### Aim of the exercise
Extract from the entries below, exactly as given, only the lines from the line containing "shows immunohistochemistry (IHC)" to the line containing "analysis of unremarkable", both lines included.

### Provided data
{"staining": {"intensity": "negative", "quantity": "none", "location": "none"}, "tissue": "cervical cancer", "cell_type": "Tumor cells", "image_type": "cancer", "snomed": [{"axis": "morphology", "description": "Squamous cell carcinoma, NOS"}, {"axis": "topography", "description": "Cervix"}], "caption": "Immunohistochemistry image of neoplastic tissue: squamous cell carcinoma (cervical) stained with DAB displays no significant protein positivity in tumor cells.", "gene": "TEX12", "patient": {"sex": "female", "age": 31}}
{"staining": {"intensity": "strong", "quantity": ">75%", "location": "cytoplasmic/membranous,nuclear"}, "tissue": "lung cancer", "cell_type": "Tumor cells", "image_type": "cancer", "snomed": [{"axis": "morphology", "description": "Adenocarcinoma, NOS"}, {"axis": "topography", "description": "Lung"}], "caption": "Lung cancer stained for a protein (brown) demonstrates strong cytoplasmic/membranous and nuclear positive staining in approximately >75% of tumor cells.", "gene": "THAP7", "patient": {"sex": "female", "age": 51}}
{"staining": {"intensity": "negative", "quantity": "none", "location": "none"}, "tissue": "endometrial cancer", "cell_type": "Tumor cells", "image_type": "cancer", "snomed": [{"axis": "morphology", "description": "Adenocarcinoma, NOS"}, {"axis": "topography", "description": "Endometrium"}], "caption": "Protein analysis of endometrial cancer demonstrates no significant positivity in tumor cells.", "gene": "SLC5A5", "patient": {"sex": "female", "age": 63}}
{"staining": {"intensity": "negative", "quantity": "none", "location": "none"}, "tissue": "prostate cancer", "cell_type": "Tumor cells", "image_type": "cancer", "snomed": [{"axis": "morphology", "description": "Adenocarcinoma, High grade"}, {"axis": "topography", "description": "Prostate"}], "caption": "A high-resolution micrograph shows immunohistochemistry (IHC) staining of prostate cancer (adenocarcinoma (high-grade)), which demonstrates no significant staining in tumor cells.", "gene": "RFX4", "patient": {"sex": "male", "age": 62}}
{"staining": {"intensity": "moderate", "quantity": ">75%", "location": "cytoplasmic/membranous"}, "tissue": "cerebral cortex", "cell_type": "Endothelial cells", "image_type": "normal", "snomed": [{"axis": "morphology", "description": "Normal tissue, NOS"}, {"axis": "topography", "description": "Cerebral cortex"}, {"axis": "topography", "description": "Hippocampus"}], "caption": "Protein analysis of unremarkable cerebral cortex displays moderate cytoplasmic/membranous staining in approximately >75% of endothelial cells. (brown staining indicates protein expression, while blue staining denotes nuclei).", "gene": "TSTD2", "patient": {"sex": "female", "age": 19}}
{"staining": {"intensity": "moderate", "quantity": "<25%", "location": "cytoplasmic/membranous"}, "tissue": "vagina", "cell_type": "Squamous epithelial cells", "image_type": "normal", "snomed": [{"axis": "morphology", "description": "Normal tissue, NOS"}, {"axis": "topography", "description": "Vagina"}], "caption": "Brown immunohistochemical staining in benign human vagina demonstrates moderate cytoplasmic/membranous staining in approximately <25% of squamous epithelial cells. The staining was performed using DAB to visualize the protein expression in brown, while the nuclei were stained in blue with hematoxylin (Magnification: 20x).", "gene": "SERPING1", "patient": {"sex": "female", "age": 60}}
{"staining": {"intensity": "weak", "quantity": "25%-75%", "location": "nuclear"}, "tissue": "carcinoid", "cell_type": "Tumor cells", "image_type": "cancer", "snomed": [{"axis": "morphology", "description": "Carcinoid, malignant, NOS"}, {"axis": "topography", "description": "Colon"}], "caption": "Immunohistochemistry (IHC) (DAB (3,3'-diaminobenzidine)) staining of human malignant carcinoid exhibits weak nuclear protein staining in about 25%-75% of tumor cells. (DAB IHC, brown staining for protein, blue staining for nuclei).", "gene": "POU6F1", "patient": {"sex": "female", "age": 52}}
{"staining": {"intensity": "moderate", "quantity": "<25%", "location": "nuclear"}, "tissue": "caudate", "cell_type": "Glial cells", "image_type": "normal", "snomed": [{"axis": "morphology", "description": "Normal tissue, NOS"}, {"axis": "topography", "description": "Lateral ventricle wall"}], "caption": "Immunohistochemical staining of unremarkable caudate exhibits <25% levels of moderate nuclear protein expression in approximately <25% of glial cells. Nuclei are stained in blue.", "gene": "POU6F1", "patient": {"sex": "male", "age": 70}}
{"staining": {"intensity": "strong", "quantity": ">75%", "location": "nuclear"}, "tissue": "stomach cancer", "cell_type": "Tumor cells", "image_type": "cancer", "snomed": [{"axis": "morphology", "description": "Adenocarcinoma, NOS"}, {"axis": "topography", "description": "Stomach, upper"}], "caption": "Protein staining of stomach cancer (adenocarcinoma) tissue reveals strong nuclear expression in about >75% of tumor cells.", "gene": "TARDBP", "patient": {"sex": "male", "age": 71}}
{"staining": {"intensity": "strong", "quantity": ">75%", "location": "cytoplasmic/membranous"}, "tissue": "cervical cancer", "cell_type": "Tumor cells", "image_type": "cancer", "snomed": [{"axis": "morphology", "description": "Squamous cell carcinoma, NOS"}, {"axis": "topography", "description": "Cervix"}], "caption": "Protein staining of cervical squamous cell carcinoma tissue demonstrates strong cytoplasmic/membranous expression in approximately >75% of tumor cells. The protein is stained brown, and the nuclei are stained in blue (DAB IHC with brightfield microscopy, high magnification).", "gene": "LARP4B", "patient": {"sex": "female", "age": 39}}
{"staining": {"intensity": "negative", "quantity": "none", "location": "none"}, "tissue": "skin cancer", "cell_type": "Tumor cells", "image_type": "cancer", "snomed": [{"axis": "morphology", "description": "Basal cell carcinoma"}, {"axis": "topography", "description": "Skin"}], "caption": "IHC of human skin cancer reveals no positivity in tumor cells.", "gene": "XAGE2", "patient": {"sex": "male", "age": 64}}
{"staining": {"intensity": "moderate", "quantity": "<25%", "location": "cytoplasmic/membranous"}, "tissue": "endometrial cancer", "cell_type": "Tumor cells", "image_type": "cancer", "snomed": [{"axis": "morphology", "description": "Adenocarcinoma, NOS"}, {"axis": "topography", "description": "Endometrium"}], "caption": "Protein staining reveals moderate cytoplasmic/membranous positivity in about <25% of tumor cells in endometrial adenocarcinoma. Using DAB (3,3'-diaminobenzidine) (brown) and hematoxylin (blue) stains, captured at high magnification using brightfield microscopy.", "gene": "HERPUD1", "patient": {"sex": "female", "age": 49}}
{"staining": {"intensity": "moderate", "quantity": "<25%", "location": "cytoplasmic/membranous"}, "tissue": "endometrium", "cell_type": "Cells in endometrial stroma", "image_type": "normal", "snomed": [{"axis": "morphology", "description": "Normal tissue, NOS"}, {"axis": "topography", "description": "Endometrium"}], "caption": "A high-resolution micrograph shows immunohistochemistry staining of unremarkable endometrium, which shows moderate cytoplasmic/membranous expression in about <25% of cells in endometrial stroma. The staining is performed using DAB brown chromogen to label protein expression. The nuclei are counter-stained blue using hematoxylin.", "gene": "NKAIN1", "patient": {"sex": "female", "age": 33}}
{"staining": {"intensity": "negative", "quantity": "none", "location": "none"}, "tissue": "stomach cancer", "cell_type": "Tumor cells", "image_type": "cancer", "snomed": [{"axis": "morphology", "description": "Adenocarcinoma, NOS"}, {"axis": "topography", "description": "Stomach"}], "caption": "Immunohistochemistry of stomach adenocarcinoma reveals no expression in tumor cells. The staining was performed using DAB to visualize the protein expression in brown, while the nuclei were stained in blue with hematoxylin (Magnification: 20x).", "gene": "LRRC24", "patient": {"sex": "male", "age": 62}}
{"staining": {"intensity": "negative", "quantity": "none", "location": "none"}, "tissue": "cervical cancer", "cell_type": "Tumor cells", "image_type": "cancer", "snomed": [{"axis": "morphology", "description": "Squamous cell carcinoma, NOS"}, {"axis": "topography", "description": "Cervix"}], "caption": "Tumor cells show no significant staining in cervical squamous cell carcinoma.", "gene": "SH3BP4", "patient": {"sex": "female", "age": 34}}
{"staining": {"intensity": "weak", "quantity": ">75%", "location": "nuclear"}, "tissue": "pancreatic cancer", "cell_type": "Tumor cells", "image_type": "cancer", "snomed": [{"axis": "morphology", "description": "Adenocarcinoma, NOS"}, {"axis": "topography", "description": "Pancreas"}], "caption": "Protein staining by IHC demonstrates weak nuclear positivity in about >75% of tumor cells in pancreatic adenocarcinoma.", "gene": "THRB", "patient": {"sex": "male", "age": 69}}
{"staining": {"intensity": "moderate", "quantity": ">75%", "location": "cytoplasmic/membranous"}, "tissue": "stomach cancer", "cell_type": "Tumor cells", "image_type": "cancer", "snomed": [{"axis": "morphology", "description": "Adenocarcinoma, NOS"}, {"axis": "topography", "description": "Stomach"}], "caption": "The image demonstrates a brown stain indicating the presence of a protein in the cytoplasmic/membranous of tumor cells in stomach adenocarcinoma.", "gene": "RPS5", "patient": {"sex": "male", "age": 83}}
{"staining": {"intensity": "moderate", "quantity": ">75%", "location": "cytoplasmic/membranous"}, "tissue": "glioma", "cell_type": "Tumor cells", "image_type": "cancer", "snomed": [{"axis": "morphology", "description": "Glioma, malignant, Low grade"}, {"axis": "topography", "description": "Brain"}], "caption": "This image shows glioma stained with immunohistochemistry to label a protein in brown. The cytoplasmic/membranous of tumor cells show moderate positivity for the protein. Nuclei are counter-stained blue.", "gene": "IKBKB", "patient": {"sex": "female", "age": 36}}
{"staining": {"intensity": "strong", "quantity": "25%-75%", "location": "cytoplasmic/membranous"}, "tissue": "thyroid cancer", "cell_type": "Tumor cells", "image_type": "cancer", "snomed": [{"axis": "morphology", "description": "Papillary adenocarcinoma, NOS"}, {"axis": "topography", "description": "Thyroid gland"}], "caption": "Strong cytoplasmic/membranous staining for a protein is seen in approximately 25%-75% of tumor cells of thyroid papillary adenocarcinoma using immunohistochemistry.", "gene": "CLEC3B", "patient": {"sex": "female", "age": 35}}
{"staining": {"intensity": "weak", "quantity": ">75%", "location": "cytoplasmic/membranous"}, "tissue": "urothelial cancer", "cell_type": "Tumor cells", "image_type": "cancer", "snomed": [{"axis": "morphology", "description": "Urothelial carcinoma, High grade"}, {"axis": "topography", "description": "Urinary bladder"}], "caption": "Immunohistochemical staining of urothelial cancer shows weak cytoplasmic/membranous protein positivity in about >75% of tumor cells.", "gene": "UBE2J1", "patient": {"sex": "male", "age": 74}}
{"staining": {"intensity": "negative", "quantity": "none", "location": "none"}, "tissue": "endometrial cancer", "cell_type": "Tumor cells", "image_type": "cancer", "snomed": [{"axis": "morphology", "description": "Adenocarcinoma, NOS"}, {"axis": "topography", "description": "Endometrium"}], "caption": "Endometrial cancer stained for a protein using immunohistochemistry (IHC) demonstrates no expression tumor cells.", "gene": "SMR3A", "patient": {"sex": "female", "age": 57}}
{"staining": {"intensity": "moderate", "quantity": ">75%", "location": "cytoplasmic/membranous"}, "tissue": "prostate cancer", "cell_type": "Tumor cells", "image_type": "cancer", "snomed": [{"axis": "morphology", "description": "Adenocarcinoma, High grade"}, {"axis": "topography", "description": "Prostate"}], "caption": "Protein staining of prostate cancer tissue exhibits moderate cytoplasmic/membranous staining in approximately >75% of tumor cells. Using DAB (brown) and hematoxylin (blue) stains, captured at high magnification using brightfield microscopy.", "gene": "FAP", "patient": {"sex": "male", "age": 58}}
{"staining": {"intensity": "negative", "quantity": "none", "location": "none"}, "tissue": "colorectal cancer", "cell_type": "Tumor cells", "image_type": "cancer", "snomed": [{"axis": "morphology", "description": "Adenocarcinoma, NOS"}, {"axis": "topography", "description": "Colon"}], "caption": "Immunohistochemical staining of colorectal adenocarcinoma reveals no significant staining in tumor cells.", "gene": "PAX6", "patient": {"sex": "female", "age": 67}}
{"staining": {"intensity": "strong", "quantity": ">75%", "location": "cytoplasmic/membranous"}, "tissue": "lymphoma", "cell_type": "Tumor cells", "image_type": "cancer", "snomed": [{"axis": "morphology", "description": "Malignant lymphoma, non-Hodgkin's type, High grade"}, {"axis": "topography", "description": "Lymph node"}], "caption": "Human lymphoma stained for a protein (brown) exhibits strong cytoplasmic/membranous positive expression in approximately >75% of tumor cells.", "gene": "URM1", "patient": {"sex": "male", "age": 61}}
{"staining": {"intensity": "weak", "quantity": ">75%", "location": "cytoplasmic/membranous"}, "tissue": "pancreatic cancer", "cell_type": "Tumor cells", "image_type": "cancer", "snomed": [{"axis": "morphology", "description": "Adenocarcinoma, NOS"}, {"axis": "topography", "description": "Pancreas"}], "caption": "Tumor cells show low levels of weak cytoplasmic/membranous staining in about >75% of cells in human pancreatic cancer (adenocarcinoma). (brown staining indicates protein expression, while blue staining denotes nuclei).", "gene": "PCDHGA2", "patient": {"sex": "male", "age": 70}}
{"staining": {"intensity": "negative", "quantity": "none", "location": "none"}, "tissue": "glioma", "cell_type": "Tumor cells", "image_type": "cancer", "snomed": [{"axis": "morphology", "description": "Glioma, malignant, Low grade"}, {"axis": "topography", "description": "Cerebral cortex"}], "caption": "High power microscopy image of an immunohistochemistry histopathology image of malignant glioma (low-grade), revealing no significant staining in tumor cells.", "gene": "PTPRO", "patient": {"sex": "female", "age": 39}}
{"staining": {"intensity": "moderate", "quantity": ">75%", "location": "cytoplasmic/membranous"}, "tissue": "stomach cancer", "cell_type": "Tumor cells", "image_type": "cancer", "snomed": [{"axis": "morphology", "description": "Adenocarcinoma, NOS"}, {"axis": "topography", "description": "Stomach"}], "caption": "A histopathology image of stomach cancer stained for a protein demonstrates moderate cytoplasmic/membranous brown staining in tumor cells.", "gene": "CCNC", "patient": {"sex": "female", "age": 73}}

### Task output
{"staining": {"intensity": "negative", "quantity": "none", "location": "none"}, "tissue": "prostate cancer", "cell_type": "Tumor cells", "image_type": "cancer", "snomed": [{"axis": "morphology", "description": "Adenocarcinoma, High grade"}, {"axis": "topography", "description": "Prostate"}], "caption": "A high-resolution micrograph shows immunohistochemistry (IHC) staining of prostate cancer (adenocarcinoma (high-grade)), which demonstrates no significant staining in tumor cells.", "gene": "RFX4", "patient": {"sex": "male", "age": 62}}
{"staining": {"intensity": "moderate", "quantity": ">75%", "location": "cytoplasmic/membranous"}, "tissue": "cerebral cortex", "cell_type": "Endothelial cells", "image_type": "normal", "snomed": [{"axis": "morphology", "description": "Normal tissue, NOS"}, {"axis": "topography", "description": "Cerebral cortex"}, {"axis": "topography", "description": "Hippocampus"}], "caption": "Protein analysis of unremarkable cerebral cortex displays moderate cytoplasmic/membranous staining in approximately >75% of endothelial cells. (brown staining indicates protein expression, while blue staining denotes nuclei).", "gene": "TSTD2", "patient": {"sex": "female", "age": 19}}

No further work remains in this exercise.